Jean M Gardiner has been painting the Heath and its surroundings for over six decades

Ham & High: Jersey Beach by JM Gardiner. Credit: Jo Hailey (Striking Places)Jersey Beach by JM Gardiner. Credit: Jo Hailey (Striking Places) (Image: Striking Places Limited)

The autumn is perhaps the best time to stroll around the beautiful grounds of Lauderdale House; and when you do, you’ll be able to take a break from all that leaf-kicking by a visiting a charming retrospective of local artist Jean M Gardiner’s work of a lifetime, opening early September.

Gardiner grew up in Wales, attending Wallasey Art School from 16 and then going on to Liverpool College of Art in the 1950s. She spent some time in Somerset with her then husband, fellow painter Frank Anderson, before moving to London in 1963, where she has lived ever since.

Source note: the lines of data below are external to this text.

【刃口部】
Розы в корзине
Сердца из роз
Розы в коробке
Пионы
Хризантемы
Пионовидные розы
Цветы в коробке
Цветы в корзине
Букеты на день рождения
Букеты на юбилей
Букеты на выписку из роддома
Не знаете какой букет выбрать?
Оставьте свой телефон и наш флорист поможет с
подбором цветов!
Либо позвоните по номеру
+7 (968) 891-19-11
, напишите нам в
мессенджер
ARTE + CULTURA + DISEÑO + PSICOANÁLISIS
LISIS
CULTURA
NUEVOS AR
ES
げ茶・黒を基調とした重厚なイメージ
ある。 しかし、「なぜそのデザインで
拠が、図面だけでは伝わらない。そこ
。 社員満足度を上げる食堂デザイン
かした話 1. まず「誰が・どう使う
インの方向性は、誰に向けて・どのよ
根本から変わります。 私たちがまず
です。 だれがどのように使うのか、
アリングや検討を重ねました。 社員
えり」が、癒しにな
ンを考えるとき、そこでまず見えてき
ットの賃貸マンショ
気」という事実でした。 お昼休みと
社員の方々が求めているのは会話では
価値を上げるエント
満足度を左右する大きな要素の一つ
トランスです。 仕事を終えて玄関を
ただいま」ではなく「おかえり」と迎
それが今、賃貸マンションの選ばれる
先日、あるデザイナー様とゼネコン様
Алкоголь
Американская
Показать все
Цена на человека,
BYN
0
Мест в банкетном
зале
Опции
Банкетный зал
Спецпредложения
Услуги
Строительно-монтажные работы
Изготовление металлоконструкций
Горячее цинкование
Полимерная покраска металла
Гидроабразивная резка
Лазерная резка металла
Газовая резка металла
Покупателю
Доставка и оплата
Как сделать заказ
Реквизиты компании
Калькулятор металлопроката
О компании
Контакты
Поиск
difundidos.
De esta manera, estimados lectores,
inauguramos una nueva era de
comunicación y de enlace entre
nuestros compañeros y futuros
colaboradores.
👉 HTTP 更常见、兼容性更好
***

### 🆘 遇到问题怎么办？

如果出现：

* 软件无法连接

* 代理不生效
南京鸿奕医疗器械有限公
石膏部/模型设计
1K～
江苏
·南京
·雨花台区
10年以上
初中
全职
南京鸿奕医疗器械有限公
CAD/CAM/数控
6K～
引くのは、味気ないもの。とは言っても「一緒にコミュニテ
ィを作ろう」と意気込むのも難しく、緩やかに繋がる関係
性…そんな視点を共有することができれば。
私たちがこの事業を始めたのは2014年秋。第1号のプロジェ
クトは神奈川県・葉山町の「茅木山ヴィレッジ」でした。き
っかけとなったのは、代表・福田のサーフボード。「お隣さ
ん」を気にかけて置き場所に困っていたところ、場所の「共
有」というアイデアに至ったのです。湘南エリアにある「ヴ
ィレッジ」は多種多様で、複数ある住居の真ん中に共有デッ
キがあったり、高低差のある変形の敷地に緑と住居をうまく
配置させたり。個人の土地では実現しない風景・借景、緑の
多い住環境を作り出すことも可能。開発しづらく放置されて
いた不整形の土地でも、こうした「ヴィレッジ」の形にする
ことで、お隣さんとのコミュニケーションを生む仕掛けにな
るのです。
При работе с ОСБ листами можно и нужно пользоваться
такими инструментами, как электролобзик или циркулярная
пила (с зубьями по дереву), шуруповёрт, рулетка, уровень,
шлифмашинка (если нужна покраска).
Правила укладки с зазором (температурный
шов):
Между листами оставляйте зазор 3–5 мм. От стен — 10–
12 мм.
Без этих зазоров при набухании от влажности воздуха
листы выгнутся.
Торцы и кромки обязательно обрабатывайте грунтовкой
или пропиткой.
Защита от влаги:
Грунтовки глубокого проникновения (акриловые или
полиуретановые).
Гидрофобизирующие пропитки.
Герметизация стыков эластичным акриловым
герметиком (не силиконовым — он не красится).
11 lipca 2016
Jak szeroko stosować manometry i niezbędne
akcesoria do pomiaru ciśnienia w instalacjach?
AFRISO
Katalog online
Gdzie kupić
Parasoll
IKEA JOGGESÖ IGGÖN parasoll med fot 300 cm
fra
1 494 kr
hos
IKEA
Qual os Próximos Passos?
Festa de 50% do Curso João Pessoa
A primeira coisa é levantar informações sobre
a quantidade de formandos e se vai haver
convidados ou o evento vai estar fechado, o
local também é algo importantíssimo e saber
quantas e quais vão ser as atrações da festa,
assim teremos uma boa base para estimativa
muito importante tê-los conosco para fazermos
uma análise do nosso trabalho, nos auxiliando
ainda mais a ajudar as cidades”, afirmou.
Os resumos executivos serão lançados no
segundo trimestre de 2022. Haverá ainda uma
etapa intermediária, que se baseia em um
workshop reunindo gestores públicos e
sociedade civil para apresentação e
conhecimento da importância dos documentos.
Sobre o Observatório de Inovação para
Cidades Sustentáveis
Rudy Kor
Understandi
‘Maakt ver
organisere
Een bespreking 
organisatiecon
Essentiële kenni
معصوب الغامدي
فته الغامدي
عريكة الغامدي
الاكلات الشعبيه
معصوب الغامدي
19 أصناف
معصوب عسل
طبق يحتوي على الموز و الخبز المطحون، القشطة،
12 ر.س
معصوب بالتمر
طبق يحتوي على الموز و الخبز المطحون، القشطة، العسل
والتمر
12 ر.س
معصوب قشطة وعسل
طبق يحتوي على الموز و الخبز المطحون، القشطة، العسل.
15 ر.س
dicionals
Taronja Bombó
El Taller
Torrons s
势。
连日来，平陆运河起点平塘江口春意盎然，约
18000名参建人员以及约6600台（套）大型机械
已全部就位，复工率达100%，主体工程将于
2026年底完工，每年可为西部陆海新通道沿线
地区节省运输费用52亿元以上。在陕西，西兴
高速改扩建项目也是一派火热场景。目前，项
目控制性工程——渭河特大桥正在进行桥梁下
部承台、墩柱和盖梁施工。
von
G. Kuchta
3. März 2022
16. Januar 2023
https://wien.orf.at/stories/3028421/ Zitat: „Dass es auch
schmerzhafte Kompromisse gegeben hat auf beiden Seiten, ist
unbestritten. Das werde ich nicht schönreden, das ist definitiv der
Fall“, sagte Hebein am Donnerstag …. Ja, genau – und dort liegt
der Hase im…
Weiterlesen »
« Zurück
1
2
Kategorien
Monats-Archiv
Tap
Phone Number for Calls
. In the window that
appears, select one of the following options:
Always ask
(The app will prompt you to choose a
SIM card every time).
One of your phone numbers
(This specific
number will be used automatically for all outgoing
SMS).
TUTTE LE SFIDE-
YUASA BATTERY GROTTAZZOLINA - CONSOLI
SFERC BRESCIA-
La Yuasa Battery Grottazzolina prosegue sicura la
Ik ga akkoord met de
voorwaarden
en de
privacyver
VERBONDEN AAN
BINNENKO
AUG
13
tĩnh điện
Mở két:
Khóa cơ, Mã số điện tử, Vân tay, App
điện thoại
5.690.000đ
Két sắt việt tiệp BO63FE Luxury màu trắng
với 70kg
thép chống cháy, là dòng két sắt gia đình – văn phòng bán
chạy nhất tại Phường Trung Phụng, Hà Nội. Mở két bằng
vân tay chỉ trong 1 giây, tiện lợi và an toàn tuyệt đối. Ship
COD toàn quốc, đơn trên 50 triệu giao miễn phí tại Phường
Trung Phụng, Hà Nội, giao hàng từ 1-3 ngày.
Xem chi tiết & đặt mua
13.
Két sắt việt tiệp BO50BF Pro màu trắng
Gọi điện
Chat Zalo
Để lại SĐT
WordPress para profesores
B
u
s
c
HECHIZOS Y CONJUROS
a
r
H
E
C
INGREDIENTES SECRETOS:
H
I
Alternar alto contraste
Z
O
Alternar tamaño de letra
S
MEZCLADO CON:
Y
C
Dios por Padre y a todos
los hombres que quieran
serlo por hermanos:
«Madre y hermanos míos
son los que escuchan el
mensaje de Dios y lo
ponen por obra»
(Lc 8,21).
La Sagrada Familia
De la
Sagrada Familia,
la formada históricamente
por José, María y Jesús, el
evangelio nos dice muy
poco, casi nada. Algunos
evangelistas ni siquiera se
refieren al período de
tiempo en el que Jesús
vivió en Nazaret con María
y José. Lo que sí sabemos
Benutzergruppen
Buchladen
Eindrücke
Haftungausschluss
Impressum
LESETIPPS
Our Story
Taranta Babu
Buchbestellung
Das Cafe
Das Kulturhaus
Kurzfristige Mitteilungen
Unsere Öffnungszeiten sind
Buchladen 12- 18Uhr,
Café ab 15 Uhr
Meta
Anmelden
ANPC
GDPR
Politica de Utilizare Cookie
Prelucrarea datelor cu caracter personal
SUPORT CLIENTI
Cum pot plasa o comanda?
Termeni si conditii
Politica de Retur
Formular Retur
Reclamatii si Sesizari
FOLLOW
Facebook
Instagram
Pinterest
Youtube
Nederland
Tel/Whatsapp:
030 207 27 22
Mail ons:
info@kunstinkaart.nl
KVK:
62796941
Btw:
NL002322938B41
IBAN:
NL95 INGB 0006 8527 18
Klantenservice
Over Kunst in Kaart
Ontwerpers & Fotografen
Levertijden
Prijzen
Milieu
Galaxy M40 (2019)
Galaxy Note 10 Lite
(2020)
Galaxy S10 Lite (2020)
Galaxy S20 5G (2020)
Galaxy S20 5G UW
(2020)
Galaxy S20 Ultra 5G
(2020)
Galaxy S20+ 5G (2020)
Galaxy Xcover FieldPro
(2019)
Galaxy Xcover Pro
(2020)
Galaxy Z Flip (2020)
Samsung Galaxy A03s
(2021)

“I came to Hampstead with my daughter after I left my husband. To be honest, it was a terrible time – I’d married far too early – and I had no money whatsoever.”

Moving to the capital as a twentysomething single mother in the sixties couldn’t have been easy. Why did she do it?

“Oh, my husband always had other women,” she says airily, “It was a different time, and it felt like men were much more allowed to do that back then.”

In London, as well as raising a family and creating her own extensive portfolio of work, Gardiner lectured in Art and Society at North East London Polytechnic (now East London University), and taught art at Hampstead School, Athlone House Nursing Home and at the Charlie Ratchford day care centre in Camden.

“I was part lecturing and part working with disabled people – and as it’s something I’ve always been interested in, it was a wonderful time.”

“My second daughter’s father came to live my first child and I, but when we split up I found myself on my own with two children, which meant that I had to put painting aside for some time. I wish I’d devoted more time to it,” she says.

Still, the retrospective at Lauderdale House includes a vast selection of Gardiner’s works spanning her entire life and several countries she has visited and painted, from Australia and New York to Oxfordshire and Jersey. Gardiner’s love for Hampstead, though, shines brightest: her numerous paintings and drawings of the Heath and the wider local area are a beautiful record of many familiar landmarks of trees, ponds, paths and houses, as well as the changing landscape over the last half-century.

“There have been many awful changes,” she says. “The rich/poor divide existed when I first moved here too, of course, but everybody mixed together much more and there was much less discrimination. I remember everyone used to eat in the same places, for instance – I loved it.”

When rent in the Hampstead area went up, Gardiner was a protected tenant and fought very hard to stay in her flat in Netherhall Gardens, which had been her home from 1967 to 2007, and lot of her paintings are of the garden there and the sun and shadow inside Netherhall. After a long battle, she was paid to leave, though she still lives right next to the Heath.

At 85, Jean is still painting, though “less so than before because I can’t carry my paints that comfortably! But I go up on the Heath with a pen and paper and just do highly detailed drawings. I am sometimes asked if I draw from photographs – but I never do that.”

Gardiner’s daughter Emily says the process of selecting which works were to go on display wasn’t an easy one: “My mother, sister and I went through all of them to try and choose what we thought should go in - there are hundreds of paintings.”

Much like David Hockney’s works, which she admires, Gardiner’s works revolve around light and shadow. Her contemplative depictions of the world around her are both moving and evocative, ranging from pen and inks and litho chalk through to watercolours and oils. Gardiner’s style has developed through decades of careful observation of the world around her; her unmissable comprehensive exhibition at Lauderdale House will provide a delightful snapshot into the familiar colours and nature of the Heath and beyond.

Jean M Gardiner’s retrospective runs from September 6 to October 2 at Lauderdale House, Waterlow Park, N6 5HG. Entry free.